Monitor Your Digital Footprint
Set up alerts for your organisation name, key personnel, and domain names. Monitor paste sites and data breach databases for exposed credentials. Regular monitoring enables rapid response to data leaks.
Secure Your Technical Infrastructure
Minimise information leakage through DNS records, error messages, and banner grabbing. Use privacy protection for domain registrations where appropriate. Regularly audit what technical information is publicly visible.
Review and Remove Unnecessary Information
Audit your corporate website, social media, and public documents. Remove or redact information that provides no business value but increases your attack surface.
Professional OSINT Investigation
CyberGP's OSINT Investigation service provides a comprehensive assessment of your organisation's public exposure. We systematically gather and analyse publicly available information to show you exactly what attackers can learn about your organisation, employees, and infrastructure. Our detailed reports include prioritised recommendations for reducing your digital footprint and preventing OSINT-based attacks.

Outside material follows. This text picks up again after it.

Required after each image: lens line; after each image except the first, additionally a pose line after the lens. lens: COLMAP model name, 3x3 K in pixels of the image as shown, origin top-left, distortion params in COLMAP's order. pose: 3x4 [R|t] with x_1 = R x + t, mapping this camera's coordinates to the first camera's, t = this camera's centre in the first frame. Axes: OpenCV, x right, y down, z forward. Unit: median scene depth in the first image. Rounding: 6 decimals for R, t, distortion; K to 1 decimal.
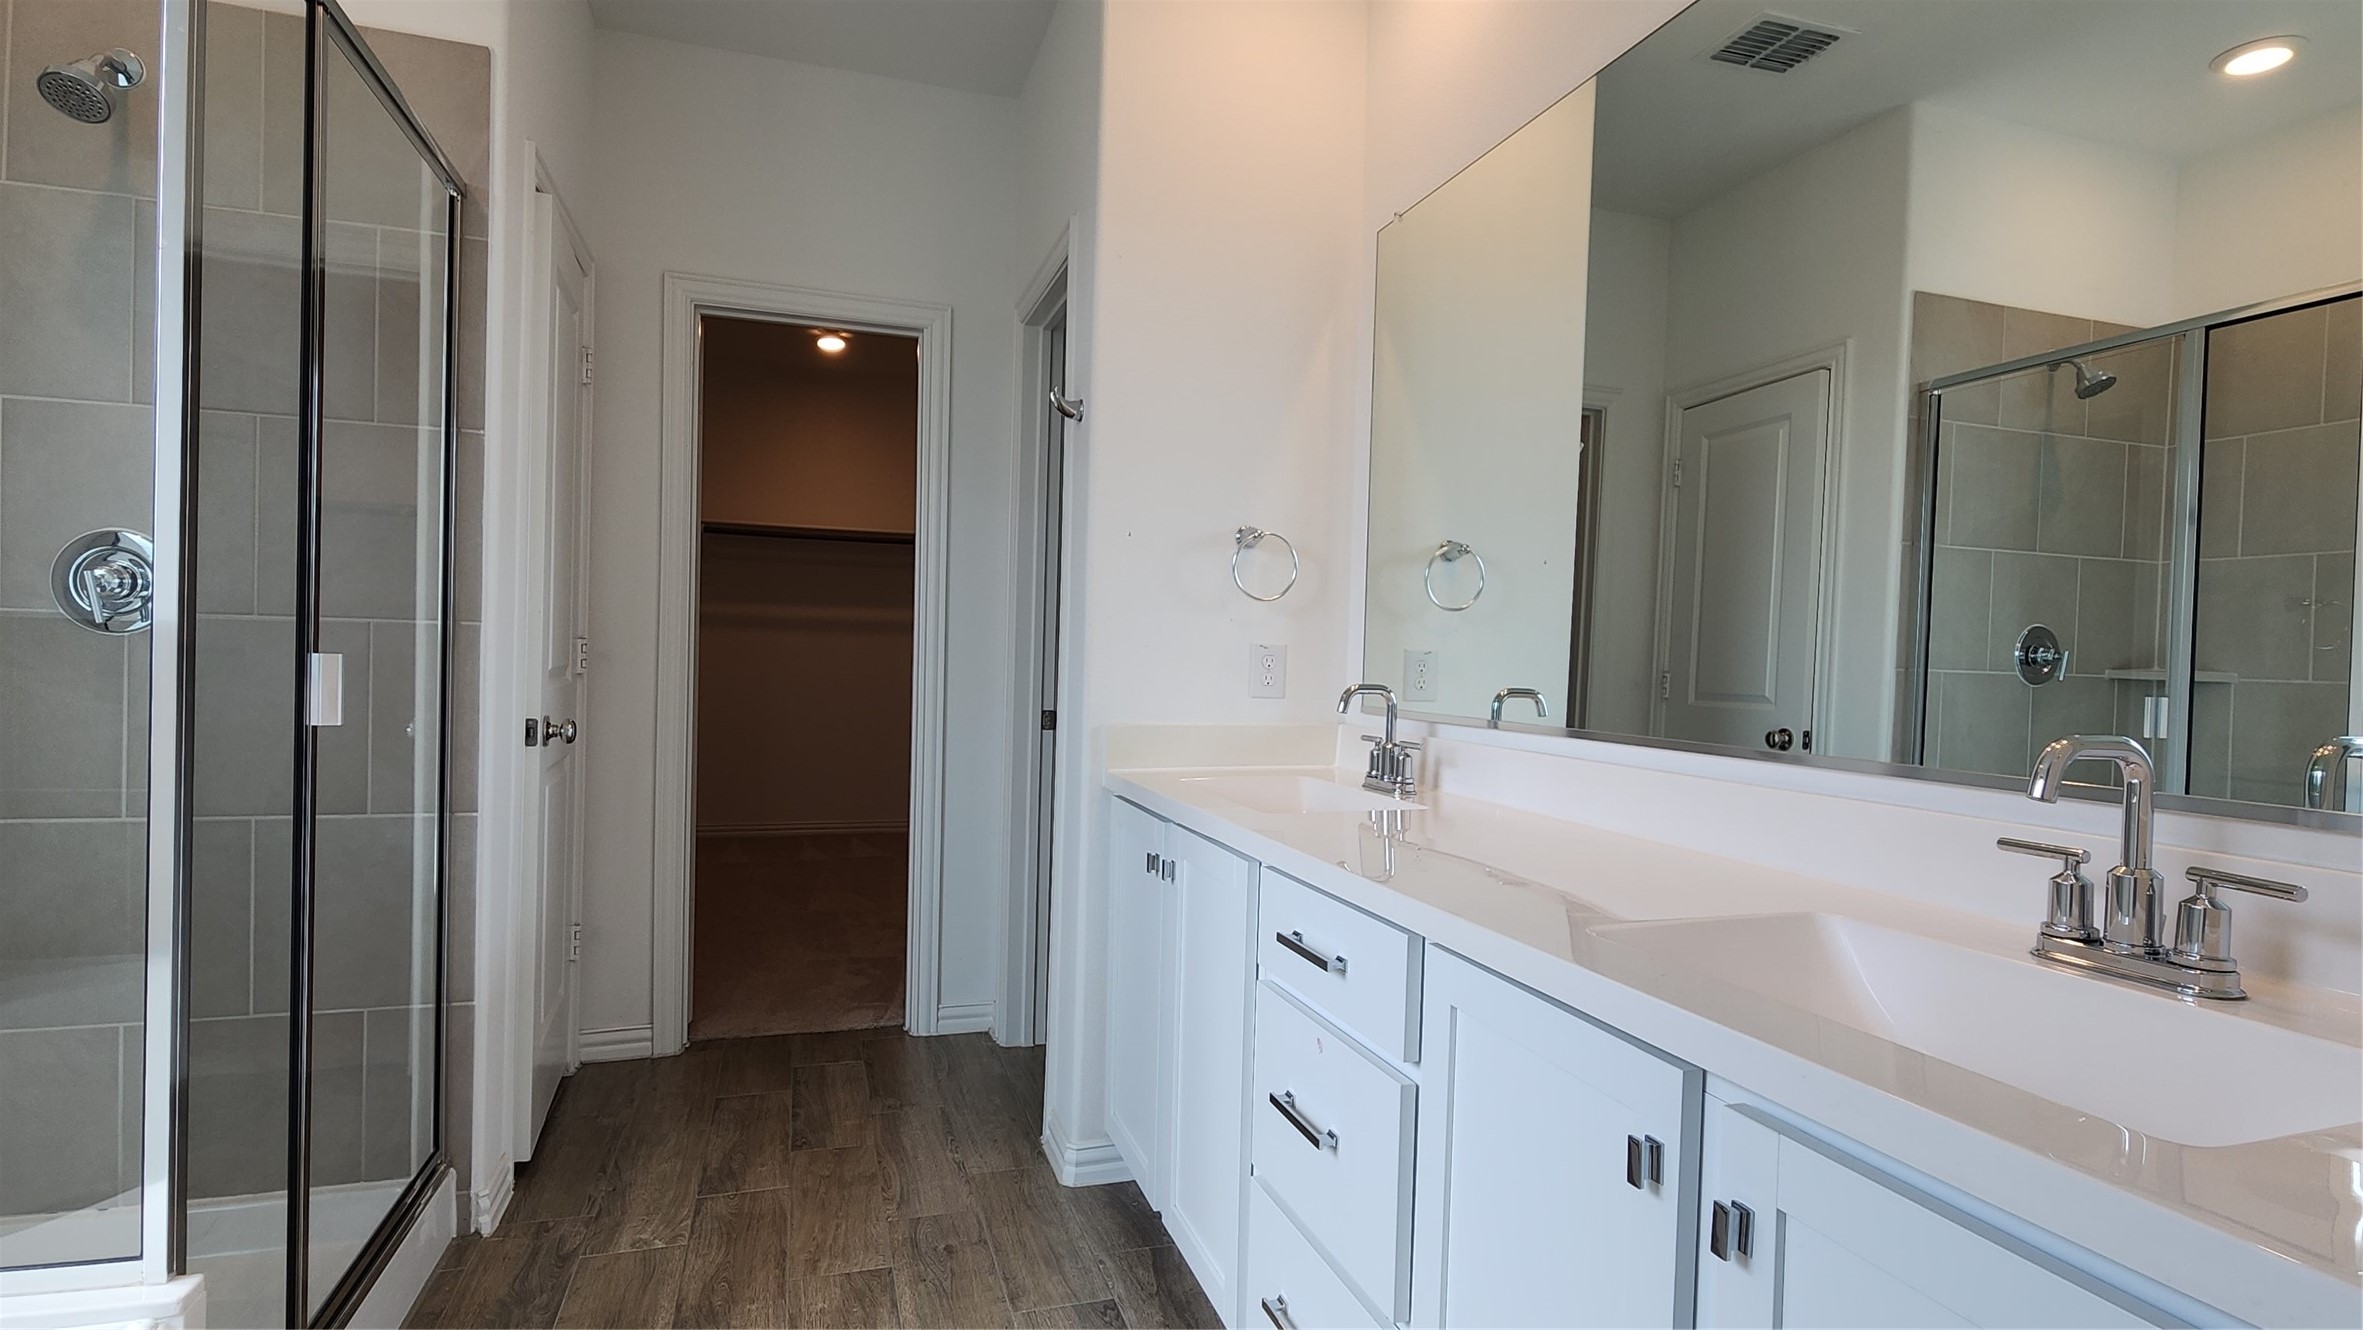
lens RADIAL K [[1159.8, 0, 1186.9], [0, 1159.8, 672.8], [0, 0, 1]] dist [0.005115, -0.001385]
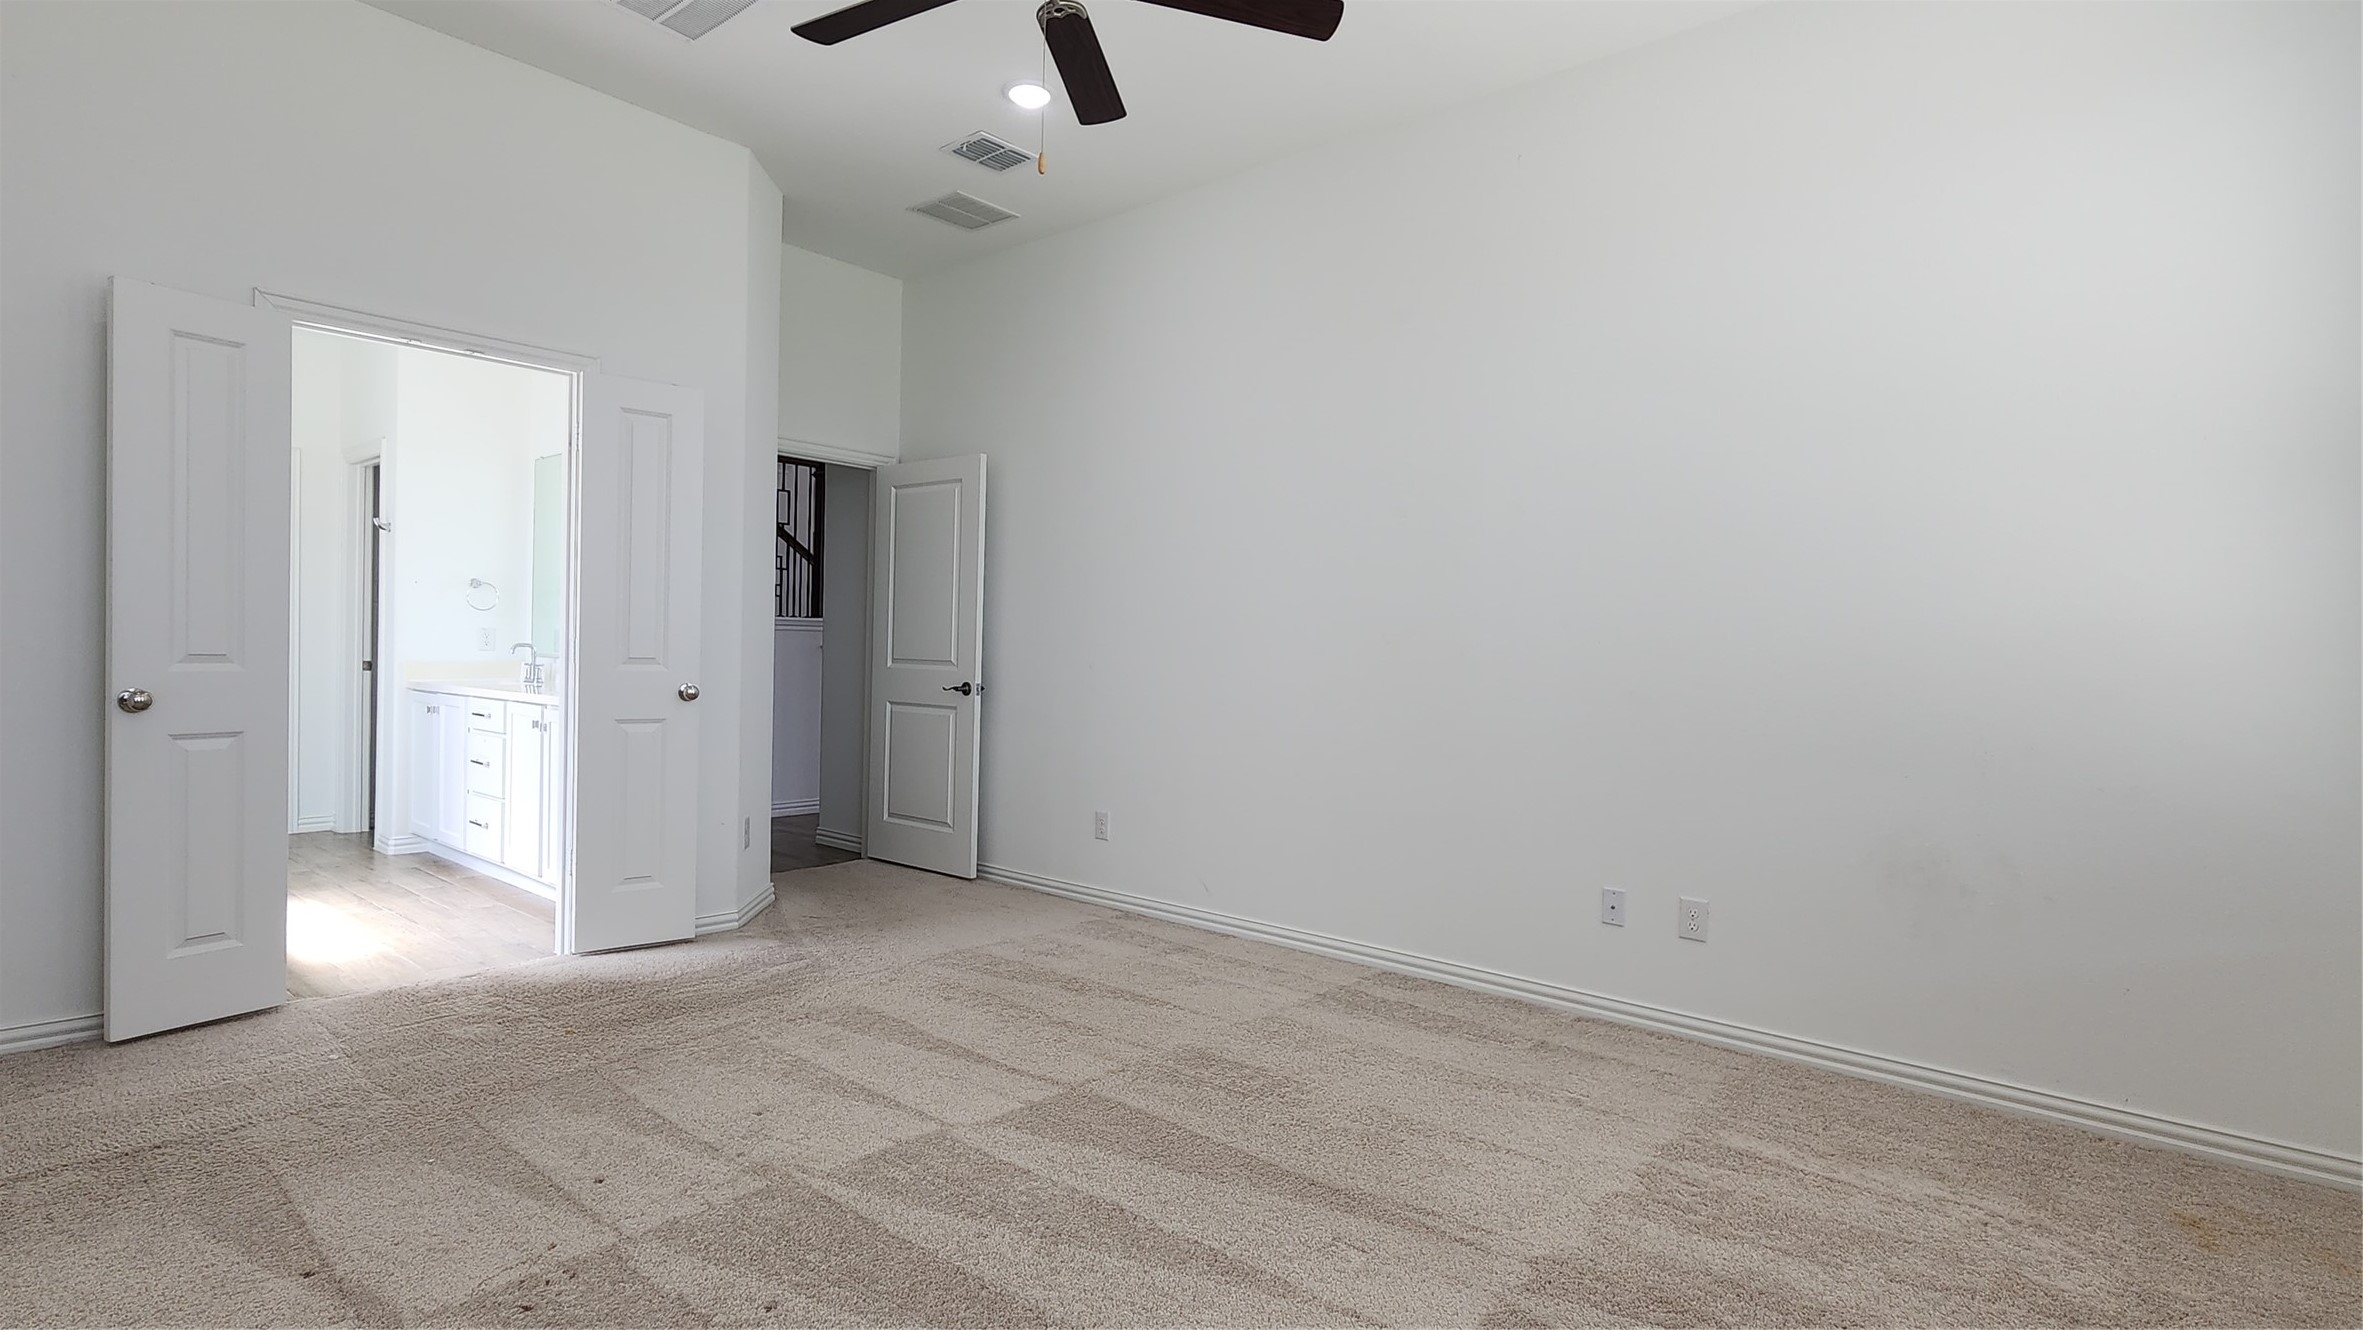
lens RADIAL K [[1159.8, 0, 1186.9], [0, 1159.8, 672.8], [0, 0, 1]] dist [0.005115, -0.001385]
pose [[0.851761, -0.024385, 0.523362, 0.046820], [0.013791, 0.999614, 0.024129, 0.028914], [-0.523749, -0.013334, 0.851769, -1.813825]]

Pricing starts from £1,000. Contact us for a consultation.
Conclusion
OSINT demonstrates that cybersecurity extends beyond firewalls and antivirus software. The information your organisation makes publicly available, intentionally or accidentally, provides attackers with the intelligence they need to launch sophisticated, targeted attacks. Understanding your OSINT exposure and taking steps to minimise it significantly reduces your vulnerability to modern cyber threats.
Regular OSINT assessments should form part of your broader cybersecurity strategy, complementing technical controls, staff training, and incident response planning. By seeing your organisation through an attacker's eyes, you can identify and address vulnerabilities before they are exploited.